All seven stares crawled over Seth’s skin like needle-legged spiders and a bead of sweat trickled down the back of his neck. He hated it, hated being the center of attention, hated that Gabe had just boiled his life down to nothing more than an example in a briefing. But he wasn’t a coward and if they wanted to use him as an example, then so be it.
He gulped down the rising panic, shoved up out of his seat, and very deliberately lowered the hood of his sweatshirt. Then he jerked the thing off over his head, tossed it on the table, and held out his arms. He always wore long sleeves in public, but if they wanted to stare, they might as well get the whole fucking picture, right? Scars and all.

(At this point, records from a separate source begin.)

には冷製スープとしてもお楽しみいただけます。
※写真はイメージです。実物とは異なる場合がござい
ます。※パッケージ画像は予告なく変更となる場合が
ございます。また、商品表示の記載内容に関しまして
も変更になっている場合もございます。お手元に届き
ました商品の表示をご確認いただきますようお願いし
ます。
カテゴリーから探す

He met each of their gazes with a challenge in his own.
Harvard visibly swallowed and looked away first, adjusting his glasses and taking a great interest in his laptop screen. Marcus looked at him with pity, Jesse with the assessing eye of a medical professional. Jean-Luc shifted uncomfortably and for a moment, Seth almost took pity on him . The Ragin’ Cajun didn’t do well with heavy stuff and right now, a thousand-pound elephant sat in the middle of the table. Quinn nodded once in his direction, a gesture of respect. Gabe stood at the front of the table, silent and stone-faced. Ian, one arm draped over the back of the chair beside him, rolled his eyes.

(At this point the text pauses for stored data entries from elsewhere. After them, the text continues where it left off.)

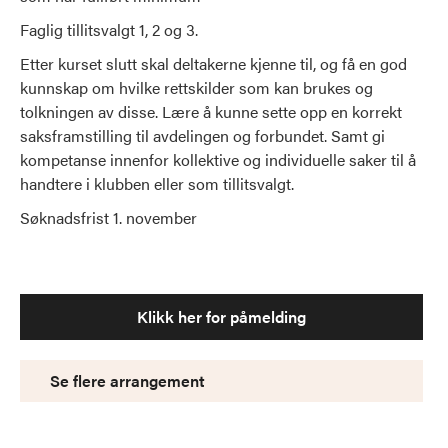
Faglig tillitsvalgt 1, 2 og 3.
Etter kurset slutt skal deltakerne kjenne til, og få en god
kunnskap om hvilke rettskilder som kan brukes og
tolkningen av disse. Lære å kunne sette opp en korrekt
saksframstilling til avdelingen og forbundet. Samt gi
kompetanse innenfor kollektive og individuelle saker til å
handtere i klubben eller som tillitsvalgt.
Søknadsfrist 1. november
Klikk her for påmelding
Se flere arrangement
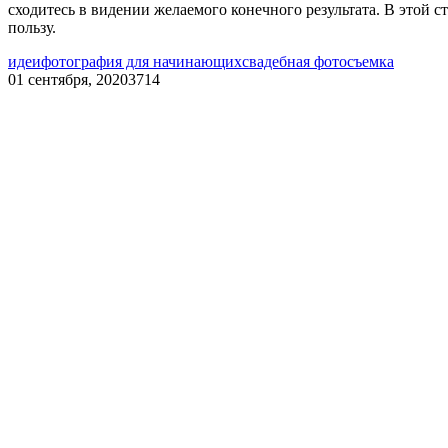
сходитесь в видении желаемого конечного результата. В этой с
пользу.
идеи
фотография для начинающих
свадебная фотосъемка
01 сентября, 2020
3714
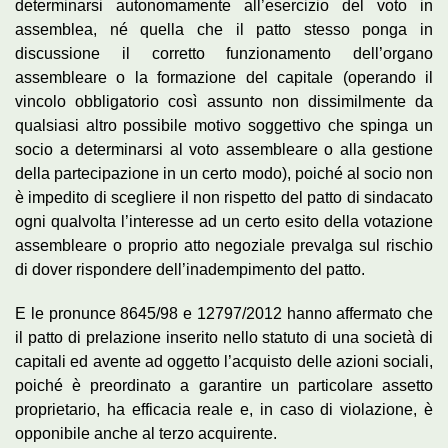
determinarsi autonomamente all’esercizio del voto in
assemblea, né quella che il patto stesso ponga in
discussione il corretto funzionamento dell’organo
assembleare o la formazione del capitale (operando il
vincolo obbligatorio così assunto non dissimilmente da
qualsiasi altro possibile motivo soggettivo che spinga un
socio a determinarsi al voto assembleare o alla gestione
della partecipazione in un certo modo), poiché al socio non
è impedito di scegliere il non rispetto del patto di sindacato
ogni qualvolta l’interesse ad un certo esito della votazione
assembleare o proprio atto negoziale prevalga sul rischio
di dover rispondere dell’inadempimento del patto.
E le pronunce 8645/98 e 12797/2012 hanno affermato che
il patto di prelazione inserito nello statuto di una società di
capitali ed avente ad oggetto l’acquisto delle azioni sociali,
poiché è preordinato a garantire un particolare assetto
proprietario, ha efficacia reale e, in caso di violazione, è
opponibile anche al terzo acquirente.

Seth dropped his arms, but didn’t reach for his sweatshirt. “I know how these militants work. If they haven’t already cut off Sergeant Hendricks’s head and they haven’t yet issued a ransom demand, then they’re torturing him.” He couldn’t help the crack in his voice on those last two words, but plowed onward, determined to be of some use to the team. “Maybe they’re trying to get info out of him, maybe not. Either way, Gabe’s right. They’re making an example of him—‘Look at the infidel, so weak, so broken. These are the men who want our country, who want to corrupt our women and our culture. See? We can beat them easily. We are powerful. Allah is on our side’…and so on. Even better if they can keep him alive and make a hundred examples out of him, day after day after day.”
Nobody spoke.
Seth grabbed his sweatshirt from the table, but paused before pulling it on. “Honestly, for Sergeant Hendricks’s sake, I hope we’re going in after a body. I hope it was a quick and easy death because I wouldn’t wish this”—he motioned to his chest—“on anyone except the assholes who did it to me.”